After Religious Zionism’s success in last week’s elections, the party led by ultra-nationalist settlers in the West Bank has become former Prime Minister Benjamin Netanyahu’s strongest potential ally in the coalition.

One of the party’s leaders, Itamar Ben Gvir, has come under intense scrutiny in Israel and abroad for a story that includes membership in the banned armed Kach movement, criminal convictions for anti-Arab incitement and obstruction of gay rallies.

Ben Gvir, 46, said in a front-page article in the top-circulating newspaper Israel Hayom: “I have matured. I became temperate and realized that life is more complicated.”

The article came a day after another party colleague, Ben Gvir, angered the centre-left party by claiming the state had played a role in the 1995 assassination of former Prime Minister Yitzhak Rabin by a Jewish fanatic who was attempting to to stop the handing over of land to the Palestinians.
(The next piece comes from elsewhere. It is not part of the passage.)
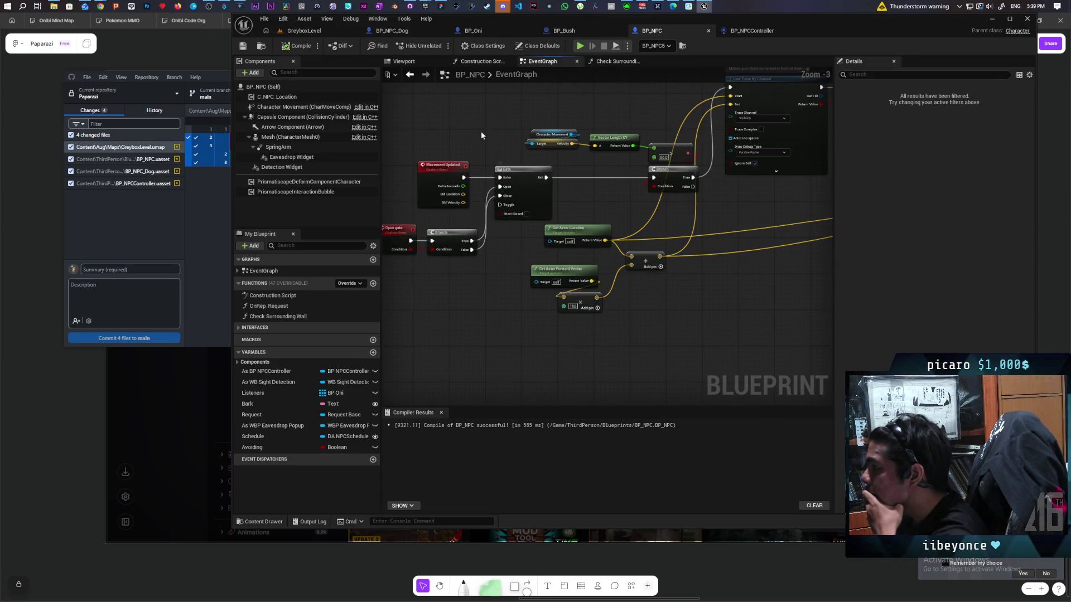
left_click(320, 31)
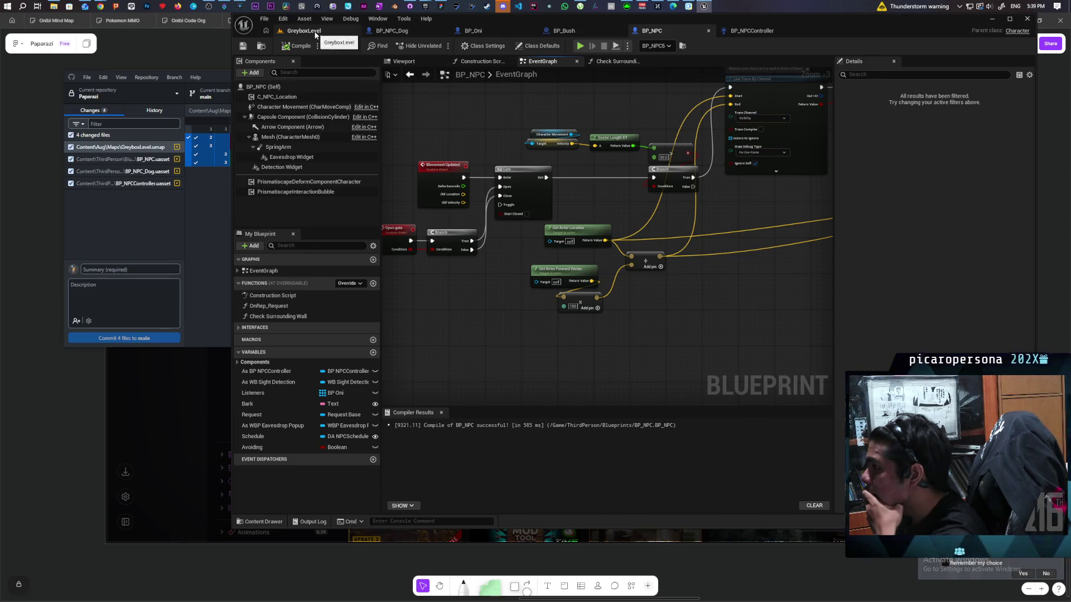
left_click(440, 45)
Bezalel Smotrich, speaking at a memorial service in parliament, said the right was right in protesting Rabin’s policies, adding that the security services used “irresponsible manipulations, which to this day have not been fully exposed, to embolden the killer.”

His comments seemed to imply that the Shin Bet secret service was behind the instructions of a far-right agent in the run-up to the assassination.
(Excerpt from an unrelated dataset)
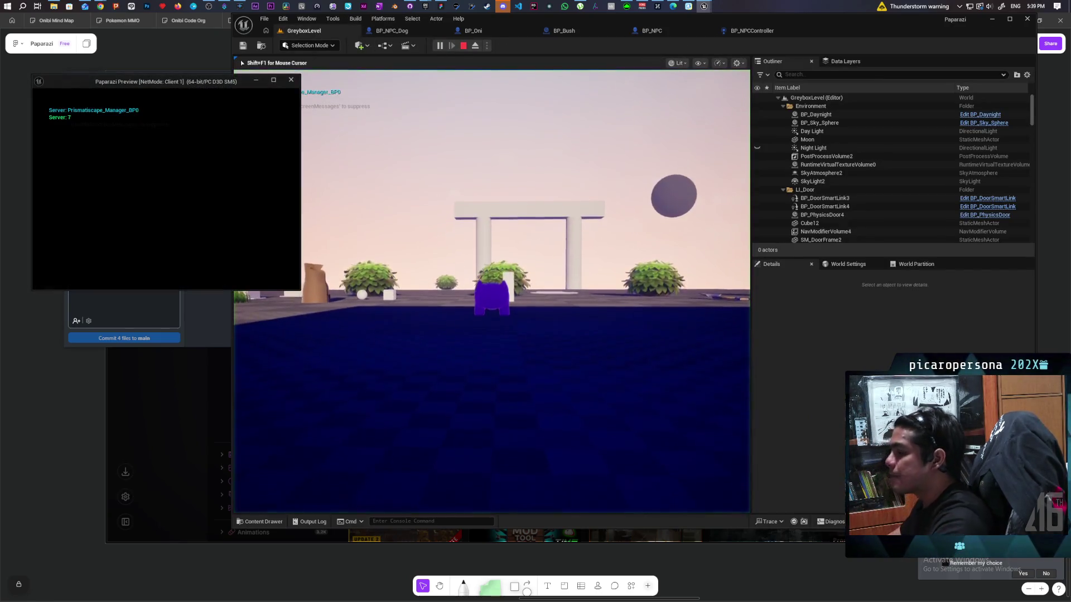
- Walk the purple character past the bushes onto the white ramp, resuming after the breakpoint
left_click(335, 144)
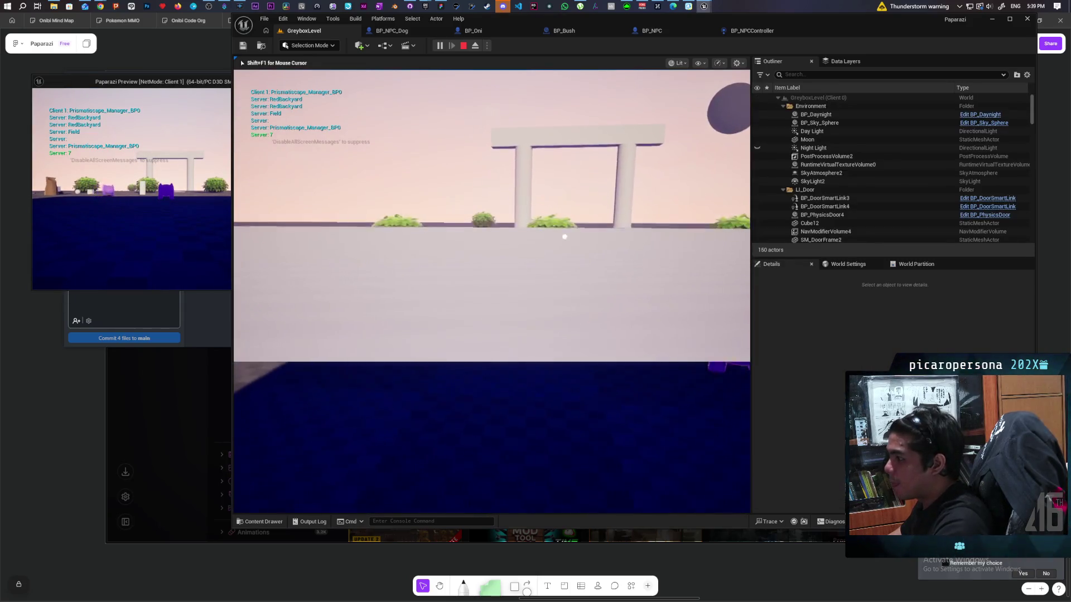
key("w")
In an article titled “A Letter to My Left Brothers,” Ben Gvir made no mention of the US-sponsored Israeli talks on Palestinian statehood, which have stalled for years.

“Religious Zionism”, like other right-wing Israeli parties, opposes the establishment of a Palestinian state. Ben Gvir also called for the dismantling of the Palestinian Authority, which governs parts of the West Bank, a move that would effectively return the Palestinians to unlimited Israeli rule with no national rights. Ben Gvir, who wants to lead the police force, focused on domestic issues and wrote that he would “fight the crime plaguing Israel’s Arabs,” a minority he once called for expulsion.

“Religious Zionism”, like other right-wing Israeli parties, opposes the establishment of a Palestinian state. Ben Gvir also called for the dissolution of the Palestinian Authority, which governs parts of the West Bank.